Arcana.Graph.EntityExtractor behaviour (Arcana v1.3.3)

Behaviour for entity extraction in GraphRAG.

Entity extractors identify named entities (people, organizations, locations, etc.) from text. Arcana provides a built-in NER implementation, but you can implement custom extractors for different approaches.

Built-in Implementations

Arcana.Graph.EntityExtractor.NER - Local Bumblebee NER (default)

Configuration

Configure your entity extractor in config.exs:

# Default: Local NER with distilbert-NER
config :arcana, :graph,
  entity_extractor: :ner

# Custom module implementing this behaviour
config :arcana, :graph,
  entity_extractor: MyApp.LLMEntityExtractor

# Custom module with options
config :arcana, :graph,
  entity_extractor: {MyApp.LLMEntityExtractor, model: "gpt-4"}

# Inline function
config :arcana, :graph,
  entity_extractor: fn text, opts -> {:ok, extract_entities(text)} end

Implementing a Custom Extractor

Create a module that implements this behaviour:

defmodule MyApp.LLMEntityExtractor do
  @behaviour Arcana.Graph.EntityExtractor

  @impl true
  def extract(text, opts) do
    llm = opts[:llm] || raise "LLM required"
    # Use LLM to extract entities...
    {:ok, entities}
  end

  # Optional: implement for batch optimization
  @impl true
  def extract_batch(texts, opts) do
    # Batch LLM call...
    {:ok, results}
  end
end

Entity Format

Extractors must return entities as maps with at least:

:name - The entity name (required)
:type - Entity type as atom: :person, :organization, :location, :concept, :other

Optional fields:

:span_start - Character offset where entity starts
:span_end - Character offset where entity ends
:score - Confidence score (0.0-1.0)
:description - Brief description of the entity

Summary

Callbacks

extract(text, opts)

Extracts entities from a single text.

extract_batch(texts, opts)

Extracts entities from multiple texts in batch.

Functions

extract(fun, text)

Extracts entities using the configured extractor.

extract_batch(fun, texts)

Extracts entities from multiple texts using the configured extractor.

Callbacks

extract(text, opts)

@callback extract(text :: String.t(), opts :: keyword()) ::
  {:ok, [map()]} | {:error, term()}

Extracts entities from a single text.

Parameters

text - The text to extract entities from
opts - Options passed from the extractor configuration

Returns

{:ok, entities} - List of entity maps
{:error, reason} - On failure

extract_batch(texts, opts)

(optional)

@callback extract_batch(texts :: [String.t()], opts :: keyword()) ::
  {:ok, [[map()]]} | {:error, term()}

Extracts entities from multiple texts in batch.

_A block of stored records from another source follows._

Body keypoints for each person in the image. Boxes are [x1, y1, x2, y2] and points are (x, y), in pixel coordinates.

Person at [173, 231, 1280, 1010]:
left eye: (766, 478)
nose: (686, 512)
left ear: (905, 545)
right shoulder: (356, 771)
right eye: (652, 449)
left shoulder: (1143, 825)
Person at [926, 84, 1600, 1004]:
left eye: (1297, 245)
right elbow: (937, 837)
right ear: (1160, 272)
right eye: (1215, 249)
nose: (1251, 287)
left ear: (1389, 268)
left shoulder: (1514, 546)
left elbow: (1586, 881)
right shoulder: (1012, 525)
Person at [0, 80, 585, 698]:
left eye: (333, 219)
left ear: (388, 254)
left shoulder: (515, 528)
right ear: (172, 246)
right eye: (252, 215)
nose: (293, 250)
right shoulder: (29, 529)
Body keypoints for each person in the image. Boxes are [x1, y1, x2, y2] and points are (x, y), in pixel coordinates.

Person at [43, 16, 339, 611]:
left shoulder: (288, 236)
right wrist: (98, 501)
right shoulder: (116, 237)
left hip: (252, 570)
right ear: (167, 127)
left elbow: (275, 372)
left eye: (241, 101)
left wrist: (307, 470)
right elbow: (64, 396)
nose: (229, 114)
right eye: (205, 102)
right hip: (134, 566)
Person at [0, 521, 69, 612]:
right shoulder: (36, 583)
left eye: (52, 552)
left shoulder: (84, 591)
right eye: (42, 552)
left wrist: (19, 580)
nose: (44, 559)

Default implementation calls extract/2 for each text sequentially. Override for extractors that support native batch processing.

Functions

extract(fun, text)

Extracts entities using the configured extractor.

The extractor can be:

A {module, opts} tuple where module implements this behaviour
A function (text, opts) -> {:ok, entities} | {:error, reason}

Examples

# With module
extractor = {Arcana.Graph.EntityExtractor.NER, []}
{:ok, entities} = EntityExtractor.extract(extractor, "Sam Altman leads OpenAI")

# With inline function
extractor = fn text, _opts -> {:ok, [%{name: "Test", type: :other}]} end
{:ok, entities} = EntityExtractor.extract(extractor, "some text")

extract_batch(fun, texts)

Extracts entities from multiple texts using the configured extractor.

Falls back to sequential extraction if the module doesn't implement extract_batch/2.